Databases, Events and Scale#

  • horizontally scaling vs vertical
  • Sharding database (splitting index eg. A - H, I - Z) with MySQL, PostgreSQL must be done manually - whereas noSQL and some cloud provider give automatic sharding.
  • Cluster proxy / load balancer in front of shards
  • Availability - through replication
  • Issues of consistency - sacrifice instantaneous consistency for eventual consistency
  • NoSQL databases were designed with scale in mind - automatic scaling (cassandra) - shards in nosql are equal - shards in SQL are not
  • gossip protocol controls communication between nodes
  • NoSQL: availability prioritized over consistency
  • DynamoDB is built for scale - it won’t let you write a query that won’t scale

Problems with relational databases at scale:

  1. Slow output of SQL Joins - CPU intensive - linear time - as db grows performance drops
  2. Difficulty horizontal scaling - vertical vs horizontal (limits for vertical) - horizontal scaling means each node only handles a portion of the data - tricky with relational dbs as there is no clear way to split the data. Horizontal scaling works best when a single request can be handled by a single node.
  3. Unbounded nature of queries - get all records (SELECT * FROM table) - scans/reads entire db. Grouping and ordering is also expensive. Aggregations are ready to take down your db at scale.

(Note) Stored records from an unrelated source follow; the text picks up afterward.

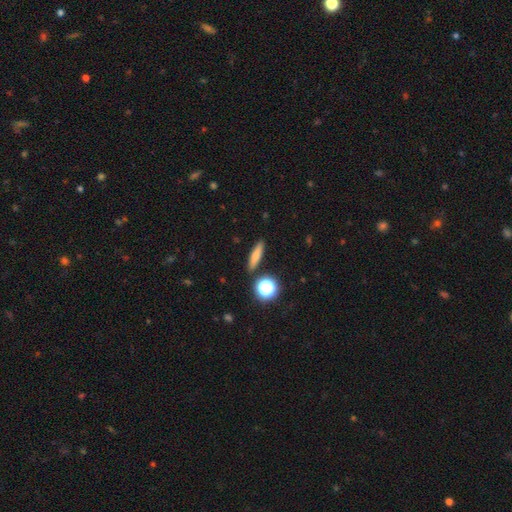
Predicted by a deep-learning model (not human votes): The model was most divided on "how rounded": cigar-shaped: 70%, in between: 21%, round: 9%. More confident: merging — none (87%); smooth or featured — smooth (71%).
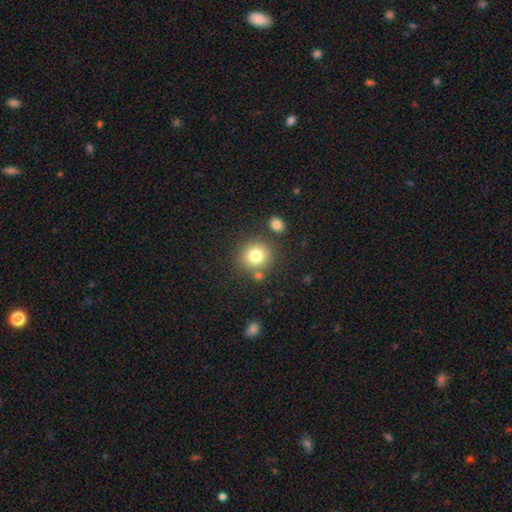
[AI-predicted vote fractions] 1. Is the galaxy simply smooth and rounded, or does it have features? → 78% smooth, 12% star or artifact, 10% featured or disk.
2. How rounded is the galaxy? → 90% round, 9% in between, 1% cigar-shaped.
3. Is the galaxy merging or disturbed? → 78% none, 10% merger, 9% minor disturbance, 3% major disturbance.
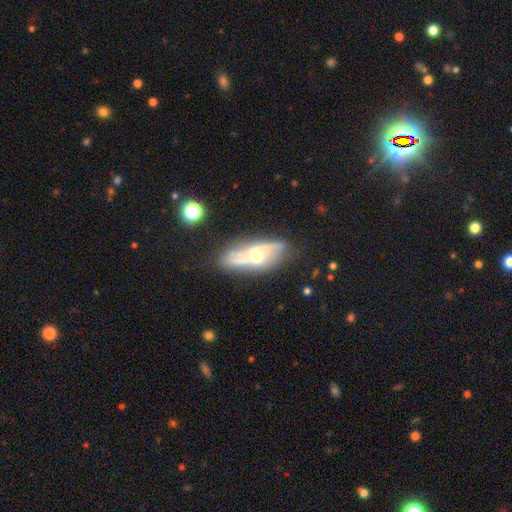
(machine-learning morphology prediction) Smooth or featured? featured or disk (65%)
Edge-on disk? no (76%)
Merging? none (63%)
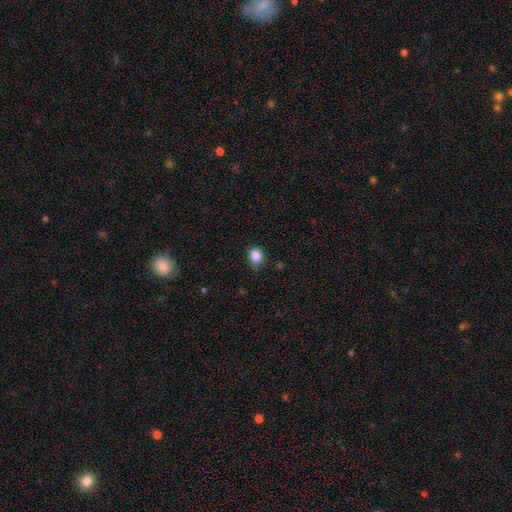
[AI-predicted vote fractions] This is clearly a smooth galaxy (86%). How rounded: likely round (62%). Merging: likely none (74%).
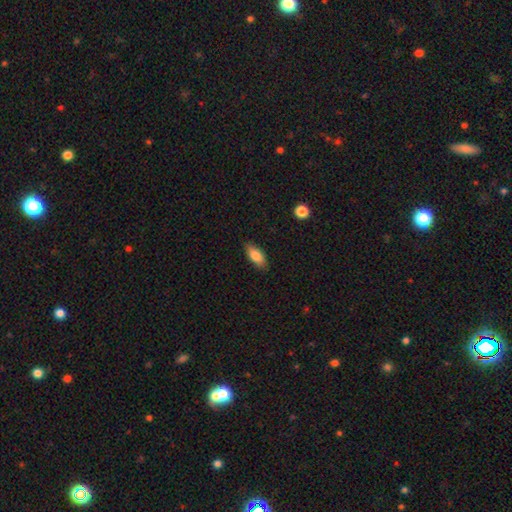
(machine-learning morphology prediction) Overall: smooth (83%). How rounded: in between (86%). Merging: none (86%).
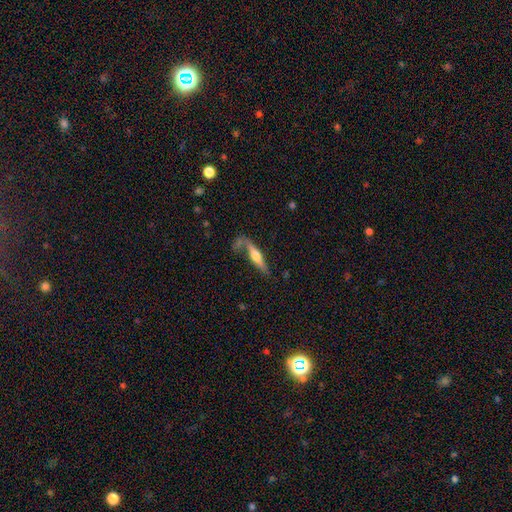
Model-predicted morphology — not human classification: Smooth or featured?
  - featured or disk: 56% *
  - smooth: 38%
  - star or artifact: 6%
Edge-on disk?
  - yes: 91% *
  - no: 9%
Edge-on bulge?
  - rounded: 89% *
  - boxy: 6%
  - none: 5%
Merging?
  - none: 57% *
  - minor disturbance: 20%
  - merger: 12%
  - major disturbance: 11%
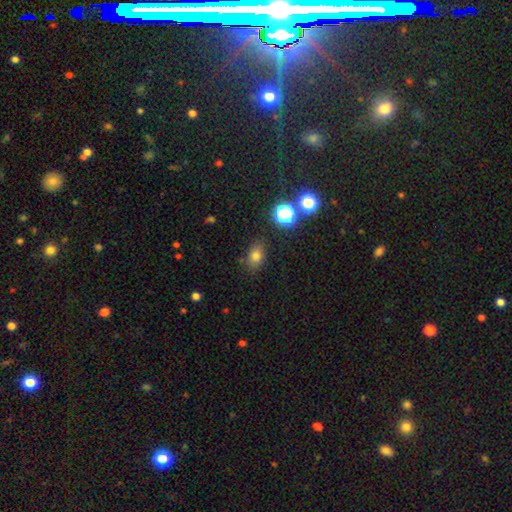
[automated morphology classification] smooth_or_featured: smooth (p=0.75) [alt: star or artifact p=0.17]
how_rounded: in between (p=0.74) [alt: round p=0.25]
merging: none (p=0.79) [alt: minor disturbance p=0.14]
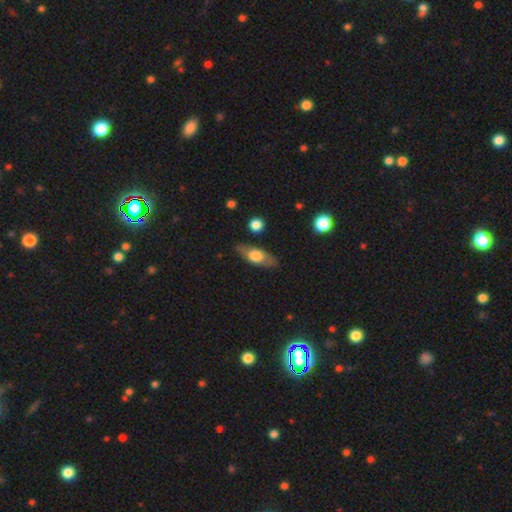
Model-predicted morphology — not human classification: type=smooth (53%); roundness=in between (65%); merging=none (80%).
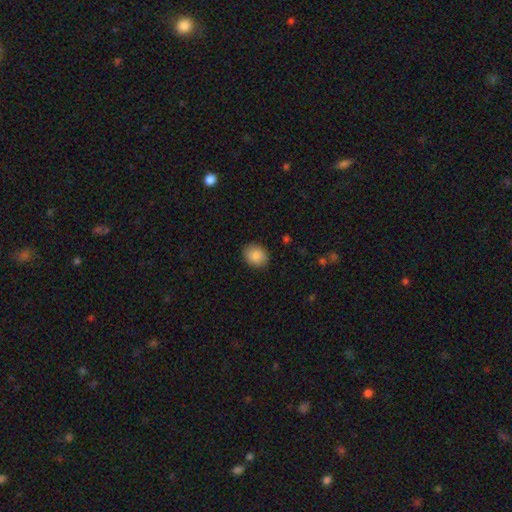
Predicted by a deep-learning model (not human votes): This appears to be a smooth galaxy with no disk features (88%) that is round (56%). Merging: none (88%).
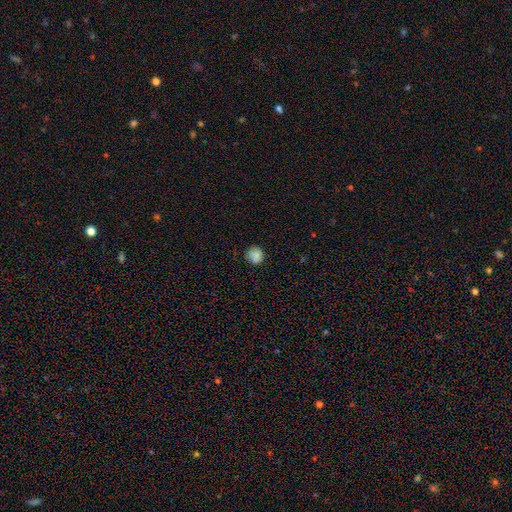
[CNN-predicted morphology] smooth-or-featured: smooth: 85% | star or artifact: 10% | featured or disk: 6%
  how-rounded: round: 89% | in between: 10% | cigar-shaped: 1%
  merging: none: 79% | minor disturbance: 17% | major disturbance: 3% | merger: 1%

How NoSQL fix these problems:

  1. Do not allow joins - RDBMS use normalisation (do not repeat) benefits are storage efficiency and data integrity.. NoSQL you must know how your data must be read and written up front to avoid the need for flexibility. Data integrity is now the concern of the application - sometimes allowing duplicates easier for fields that do not change. Storage is now less expensive.
  2. Forces you to segment your data
  3. Puts explicit bounds on your queries

Cloud providers want you using noSQL as it is storage inefficient

NoSQL requires you split up the data into smaller pieces and that you run your queries just with each piece. A partition key or segment key.

For example a userID:

Ids 0 - 3333: Node 0 Ids 3333 - 6666: Node 1 Ids 6666 - 9999: Node 2

All queries must include the partition key

Most nosql dbs hash the partition key before assigning it to a node

Then there is a router or cluster proxy

This sharding mechanism is what allows for NoSQL’s essentially infinite scale without performance degradation

NoSQL puts a 1MB limit on the query and scan If there are more than 1MB results the resturned query will have a LastEvaluatedKey to handle pagination on the client side.

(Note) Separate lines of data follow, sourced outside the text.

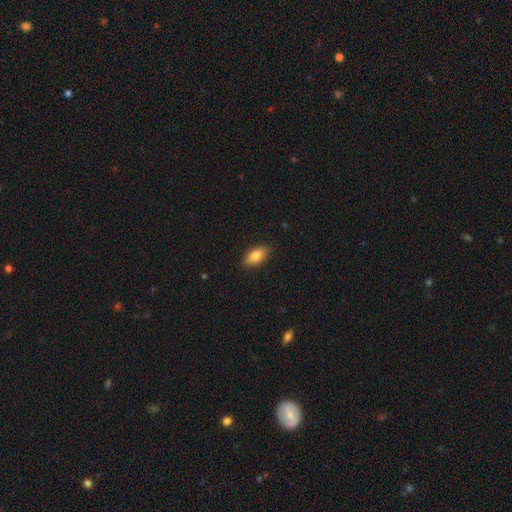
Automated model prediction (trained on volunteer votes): The model was most divided on "smooth or featured": smooth: 81%, featured or disk: 12%, star or artifact: 7%. More confident: merging — none (87%); how rounded — in between (87%).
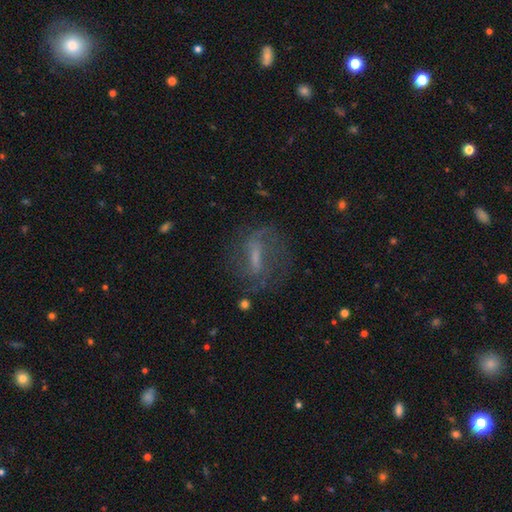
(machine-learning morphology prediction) Smooth or featured?
  - featured or disk: 64% *
  - smooth: 24%
  - star or artifact: 13%
Edge-on disk?
  - no: 84% *
  - yes: 16%
Bar?
  - strong: 45% *
  - weak: 38%
  - no: 17%
Spiral arms?
  - yes: 72% *
  - no: 28%
Bulge size?
  - small: 33% * (tied)
  - none: 33% * (tied)
  - moderate: 27%
  - large: 6%
  - dominant: 1%
Merging?
  - none: 64% *
  - minor disturbance: 18%
  - major disturbance: 16%
  - merger: 2%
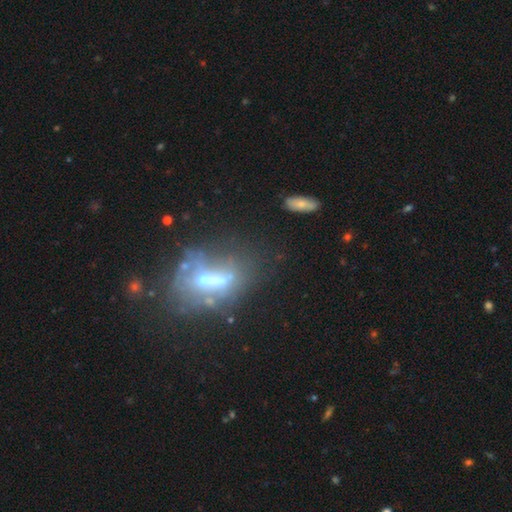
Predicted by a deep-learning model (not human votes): A featured or disk galaxy (50%). Merging: none (39%).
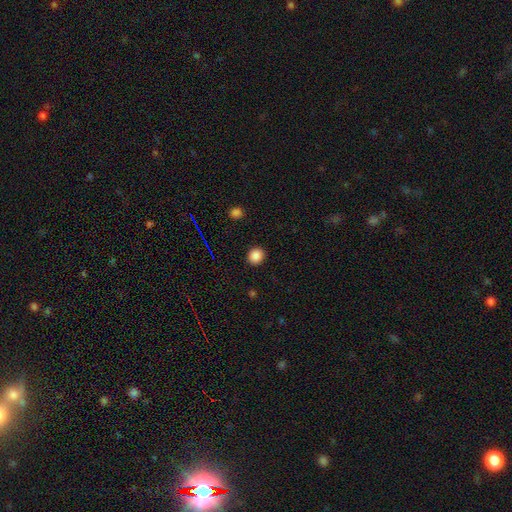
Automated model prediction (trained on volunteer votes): Q: Smooth or featured?
A: smooth (86%); runner-up: star or artifact (11%)
Q: How rounded?
A: round (76%); runner-up: in between (23%)
Q: Merging?
A: none (90%); runner-up: minor disturbance (6%)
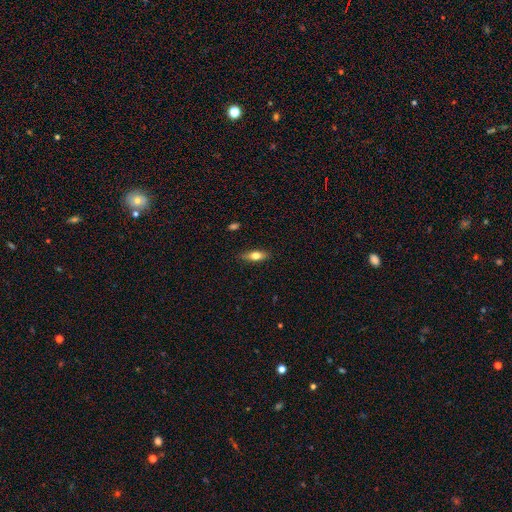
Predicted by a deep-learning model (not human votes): This is likely a smooth galaxy (65%). How rounded: likely in between (61%). Merging: clearly none (85%).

To guarantee single digit millisecond response.

3 operations:

  1. find node for partition tree - hash table: O(1)
  2. find starting value for sort key - B-tree: O(log n)
  3. read values - sequential read to max 1MB

No support for MIN, MAX, AVG

It is likely better for tha application to store aggregations in a summary item collection.

Problems with NoSQL is paginating - fix on application side - just get the most recent. Also hot keys - frequently queries data - tricky to find when designing db. Can scale to 3000 read capacity units (RCU) and 1000 write capacity units (WCU) per second.

OLAP - Online analytical processing OLTP - Online transaction processing

Moving from OLTP to OLAP is done with an ETL process - extracting, transforming, and loading data.

Hash table: A key value store - During lookup, the key is hashed and the resulting hash indicates where the corresponding value is stored. the hash function is O(1).


Eg. When a file is uploaded to s3 a lambda function is called

Is it for your use case?

  1. Are you passing around self contained transactions
  2. Are useful events available for free? Eg. S3 to lambda
  3. Do you strongly decouple your microservices? when one service gets a spike in traffic - do the others have to follow suit? Perhaps other services use different programming languages in different offices in different departments

What is an event?

  • can have some generic fields at the top level - standard envelope
  • then event-detail
  • have a source field
  • similar to awx -
  • difficult to change after shipping events
  • Why should you even care what it is - the software doesn’t care.
  • filtering, routing and storing is important
  • Some events - the order matters (FIFO) requires a single source and single destination. Sometimes only the single user session needs order.
  • duplication? suppose your service crashes - you didn’t get the message so the infrastructure sends it again. To detect this - backends all have transactional databases and detect. Another way is to make api idempotent. Eg. Create queue - if it exists it does nothing
  • kafka - broadcast an event and everything gets to see it (pub/sub)
  • Getting the events: push or pull. Pushing events is promising you can process them as fast as we send them. Polling is better - only process when you have the capacity.
  • Serveless approach - over http, broker/cluster - rabbitmq or kafka - have to be managed and have a flat top scaling cruve, advantages - don’t use http - use tcp/ip with ampq - lower latency solved with http2, http3 (QUIC) - U is UDP
  • Filters - allow you to only subscribe to certain events
  • json vs binary format? in kakfa and grpc alot of people use binary formats: avro, thrift, protocol buffers…bottleneck is not usually here
  • heterogenous vs uniform events - majority are lots of different events - allowing strongly typed schemas


Reporting - push that information down to the client (clients have enough cpu to figure it out)


  1. Entity relationship diagram - tables
  2. table defining access patterns - table, gsi to query, filter conditions
  3. Look at what data is changing and what is immutable

NoSQL workbench for DynamoDB